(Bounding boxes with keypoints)
________________________________________

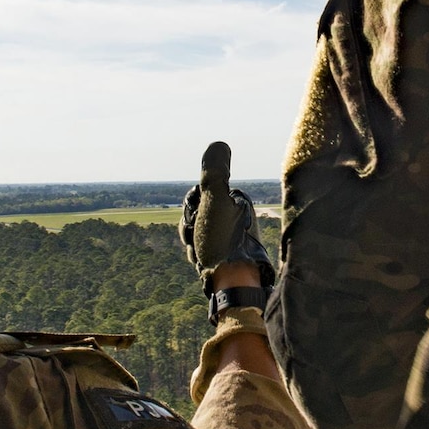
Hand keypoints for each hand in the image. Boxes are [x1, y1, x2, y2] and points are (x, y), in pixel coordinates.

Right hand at [179, 142, 273, 294]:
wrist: (235, 284)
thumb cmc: (224, 242)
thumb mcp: (216, 200)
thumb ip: (215, 173)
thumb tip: (219, 144)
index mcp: (238, 202)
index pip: (198, 196)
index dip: (191, 209)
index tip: (198, 220)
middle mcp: (238, 218)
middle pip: (196, 216)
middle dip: (190, 229)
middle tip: (199, 239)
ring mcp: (233, 238)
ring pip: (196, 235)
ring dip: (192, 244)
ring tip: (203, 254)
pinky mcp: (229, 257)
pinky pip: (202, 252)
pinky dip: (199, 257)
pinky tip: (206, 265)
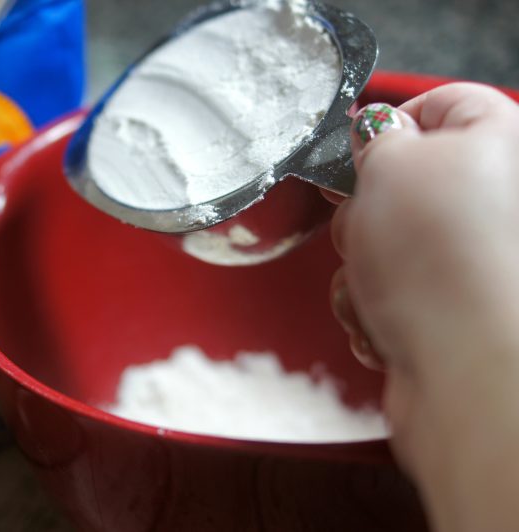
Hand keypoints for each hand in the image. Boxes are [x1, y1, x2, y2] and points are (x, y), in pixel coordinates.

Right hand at [329, 83, 518, 531]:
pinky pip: (398, 289)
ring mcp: (480, 257)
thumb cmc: (436, 258)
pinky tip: (385, 322)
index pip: (442, 102)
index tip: (356, 153)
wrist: (467, 368)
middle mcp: (500, 198)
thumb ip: (377, 135)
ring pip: (392, 243)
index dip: (390, 123)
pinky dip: (378, 305)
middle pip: (407, 182)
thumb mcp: (388, 167)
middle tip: (365, 228)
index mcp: (502, 141)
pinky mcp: (459, 307)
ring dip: (363, 267)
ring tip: (375, 288)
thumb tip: (376, 128)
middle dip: (366, 210)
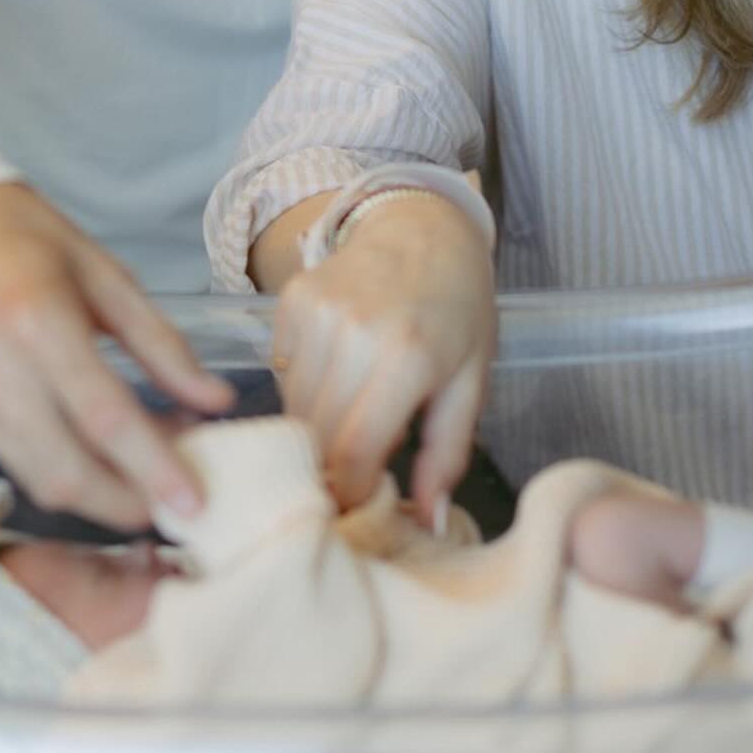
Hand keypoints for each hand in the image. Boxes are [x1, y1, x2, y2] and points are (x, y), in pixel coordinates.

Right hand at [0, 183, 233, 530]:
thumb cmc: (30, 240)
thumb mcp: (107, 274)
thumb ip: (162, 343)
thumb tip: (216, 402)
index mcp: (38, 323)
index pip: (103, 417)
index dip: (153, 467)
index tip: (195, 504)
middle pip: (67, 470)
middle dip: (128, 503)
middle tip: (176, 506)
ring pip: (39, 480)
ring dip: (100, 496)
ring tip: (148, 477)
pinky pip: (17, 463)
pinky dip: (65, 471)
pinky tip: (101, 455)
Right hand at [271, 194, 495, 522]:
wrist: (423, 229)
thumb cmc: (457, 312)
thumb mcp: (470, 383)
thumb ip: (448, 456)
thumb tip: (427, 523)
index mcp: (407, 357)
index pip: (353, 453)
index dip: (348, 494)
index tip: (358, 506)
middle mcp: (354, 332)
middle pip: (318, 436)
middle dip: (333, 467)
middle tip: (356, 469)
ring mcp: (317, 313)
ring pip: (294, 409)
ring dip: (317, 428)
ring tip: (353, 413)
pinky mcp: (291, 300)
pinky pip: (282, 373)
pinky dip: (303, 388)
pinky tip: (336, 373)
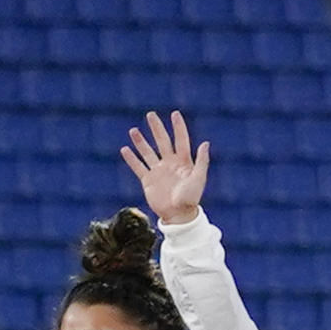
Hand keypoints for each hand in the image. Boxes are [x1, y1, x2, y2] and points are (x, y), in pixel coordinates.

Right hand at [125, 110, 209, 228]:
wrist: (178, 215)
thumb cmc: (191, 198)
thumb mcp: (199, 178)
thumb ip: (202, 161)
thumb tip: (205, 143)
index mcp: (183, 161)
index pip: (180, 139)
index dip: (178, 127)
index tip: (175, 114)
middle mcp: (170, 163)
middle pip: (162, 141)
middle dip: (156, 128)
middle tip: (150, 114)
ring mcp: (158, 171)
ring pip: (147, 152)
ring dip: (140, 141)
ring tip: (133, 130)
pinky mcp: (148, 181)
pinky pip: (138, 167)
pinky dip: (131, 159)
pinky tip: (125, 149)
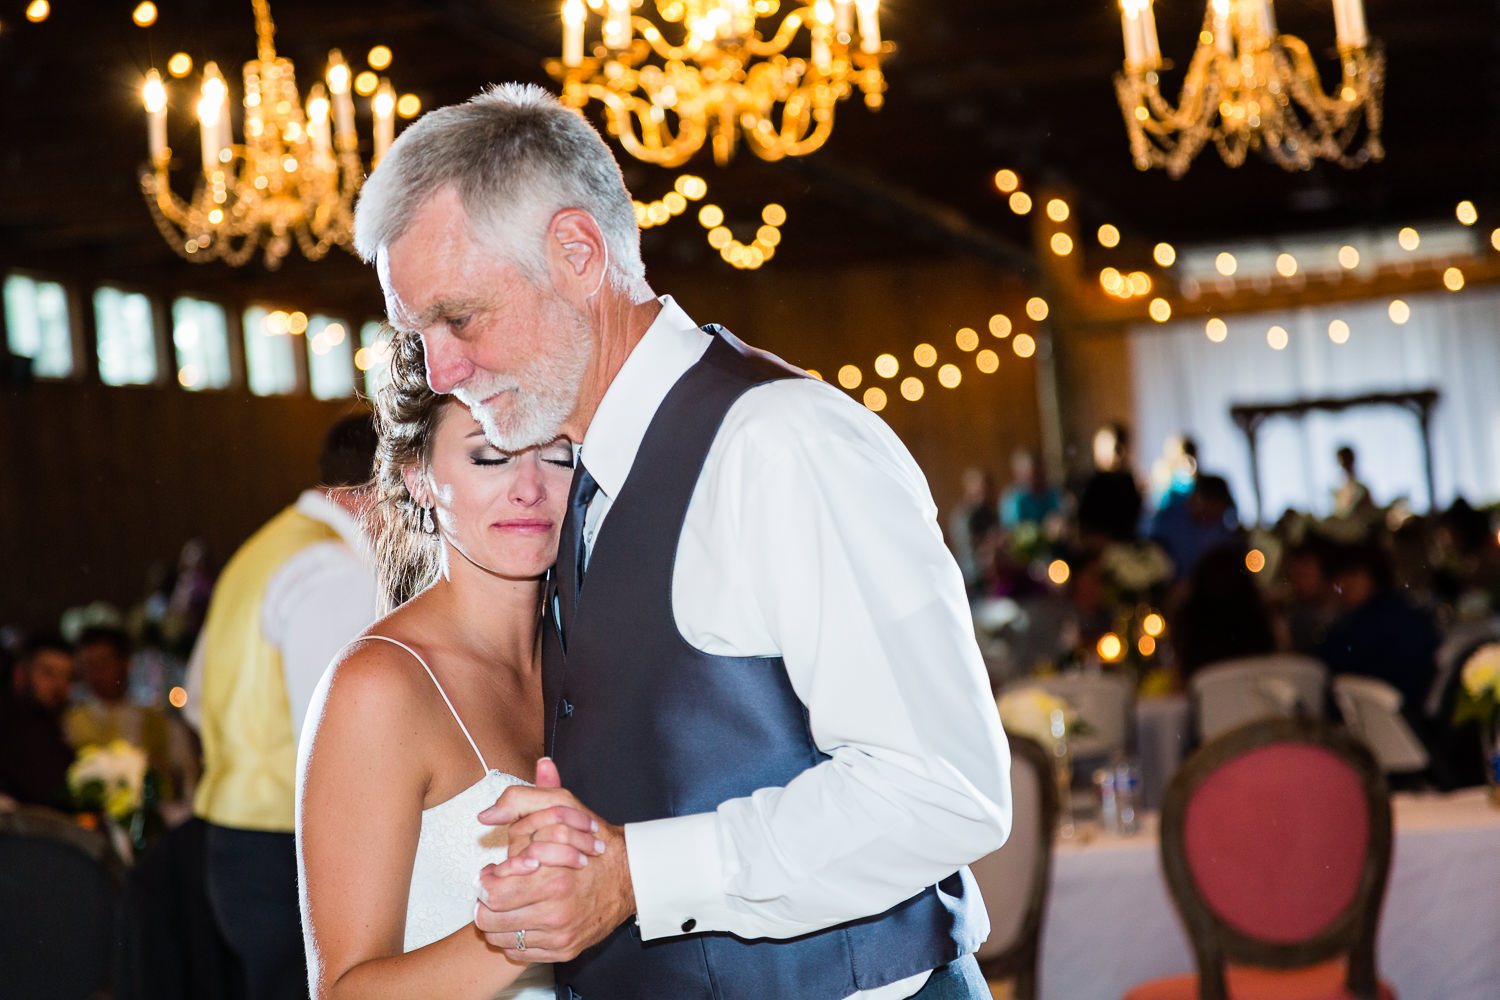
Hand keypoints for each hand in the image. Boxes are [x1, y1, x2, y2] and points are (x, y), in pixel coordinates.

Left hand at [474, 759, 635, 961]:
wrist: (631, 877)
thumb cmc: (592, 840)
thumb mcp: (561, 806)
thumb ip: (520, 802)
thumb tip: (485, 814)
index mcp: (554, 879)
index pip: (493, 893)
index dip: (485, 881)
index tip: (492, 872)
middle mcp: (557, 913)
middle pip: (490, 920)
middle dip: (485, 903)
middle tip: (495, 889)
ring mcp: (561, 935)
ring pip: (501, 939)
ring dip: (497, 921)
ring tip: (508, 903)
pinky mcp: (565, 950)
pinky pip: (520, 953)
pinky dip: (515, 937)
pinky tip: (523, 918)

________________________________________

▶ [THE TASK]
Carry over each record above character for character, with the pictures left out.

▶ [SOLVED PROBLEM]
Hand keypoints for each hand in the image. Boxes are [x1, y1, x2, y2] and points are (x, y), in pixel coordinates.

Right hand at [179, 142, 273, 294]:
wrist: (235, 284)
thumb cmc: (224, 242)
thumb mcp: (216, 200)
thumb ip: (215, 173)
thumb tip: (219, 144)
index mcp: (238, 202)
index pip: (198, 196)
index dip: (191, 209)
index tip: (198, 220)
middle mcp: (238, 218)
middle pip: (196, 216)
middle dip: (190, 229)
middle tip: (199, 239)
ring mcp: (233, 238)
ring pip: (196, 235)
ring dip: (192, 244)
ring tip: (203, 254)
pinky mcp: (229, 257)
pinky pip: (202, 252)
pinky dip: (199, 257)
pinky tip: (206, 265)
Hand keypoints for each hand in the image. Boxes are [x1, y1, x2, y2] and points are (x, y), in pixel coordinates.

Right hand at [329, 83, 518, 531]:
pinky pip: (398, 289)
ring mcp: (480, 257)
thumb cmc: (436, 258)
pinky tip: (385, 322)
index pip: (442, 102)
index tip: (356, 153)
wrist: (467, 368)
middle mcp: (500, 198)
thumb ip: (377, 135)
ring pip: (392, 243)
index dip: (390, 123)
pinky dip: (378, 305)
middle pip: (407, 182)
thumb mcp: (388, 167)
middle tip: (365, 228)
index mcp: (502, 141)
pinky mcp: (459, 307)
ring dip: (363, 267)
ring tip: (375, 288)
thumb tip: (376, 128)
middle dip: (366, 210)
Hand keypoints for each hand in the image. Boxes are [x1, y1, x2, y2] and points are (x, y), in pixel coordinates.

Right hand at [0, 183, 233, 530]:
thumb cmc: (30, 240)
thumb mcp: (107, 274)
thumb ip: (162, 343)
thumb tip: (216, 402)
index mcp: (38, 323)
index pip: (103, 417)
index dip: (153, 467)
index tip: (195, 504)
middle pip: (67, 470)
middle dip: (128, 503)
middle tip: (176, 506)
ring pip: (39, 480)
ring dip: (100, 496)
ring tip: (148, 477)
pinky pip: (17, 463)
pinky dip: (65, 471)
pinky tip: (101, 455)
Right hand at [271, 194, 495, 522]:
wrist: (423, 229)
thumb cmc: (457, 312)
thumb mcp: (470, 383)
thumb ip: (448, 456)
thumb tip: (427, 523)
index mcp: (407, 357)
index pip: (353, 453)
index dip: (348, 494)
index tip: (358, 506)
middle mcp: (354, 332)
middle pip: (318, 436)
middle dip: (333, 467)
middle tip: (356, 469)
ring mcp: (317, 313)
ring pip: (294, 409)
ring dip: (317, 428)
ring tip: (353, 413)
pinky mcp: (291, 300)
pinky pip: (282, 373)
pinky dip: (303, 388)
pinky tip: (336, 373)
Hand keypoints for each hand in the image. Boxes are [x1, y1, x2, y2] and points are (x, y), in pixel coordinates.

Right hand at [125, 110, 209, 228]:
wrist: (178, 215)
thumb cmc: (191, 198)
thumb mcp: (199, 178)
thumb ip: (202, 161)
thumb tip: (205, 143)
index mcp: (183, 161)
index pip: (180, 139)
index dip: (178, 127)
index tip: (175, 114)
middle mcp: (170, 163)
middle pip: (162, 141)
middle dip: (156, 128)
middle tip: (150, 114)
ring mcp: (158, 171)
ring pip: (147, 152)
ring dip: (140, 141)
ring tip: (133, 130)
pinky mcp: (148, 181)
pinky pip: (138, 167)
pinky dip: (131, 159)
pinky tip: (125, 149)
Hand keypoints for each hand in the image. Boxes are [x1, y1, x2, y2] and points are (x, y), in pixel coordinates.

Left hand at [474, 759, 635, 961]:
wrist: (631, 877)
thumb cmc: (592, 840)
thumb mcp: (561, 806)
thumb ip: (520, 802)
thumb tip: (485, 814)
index mcp: (554, 879)
index pip: (493, 893)
index dip: (485, 881)
index tip: (492, 872)
middle mcp: (557, 913)
middle pip: (490, 920)
middle dip: (485, 903)
middle tip: (495, 889)
ring mcp: (561, 935)
ring pip: (501, 939)
ring dip: (497, 921)
ring tip: (508, 903)
pinky mcp: (565, 950)
pinky pip: (520, 953)
pinky dip: (515, 937)
pinky tip: (523, 918)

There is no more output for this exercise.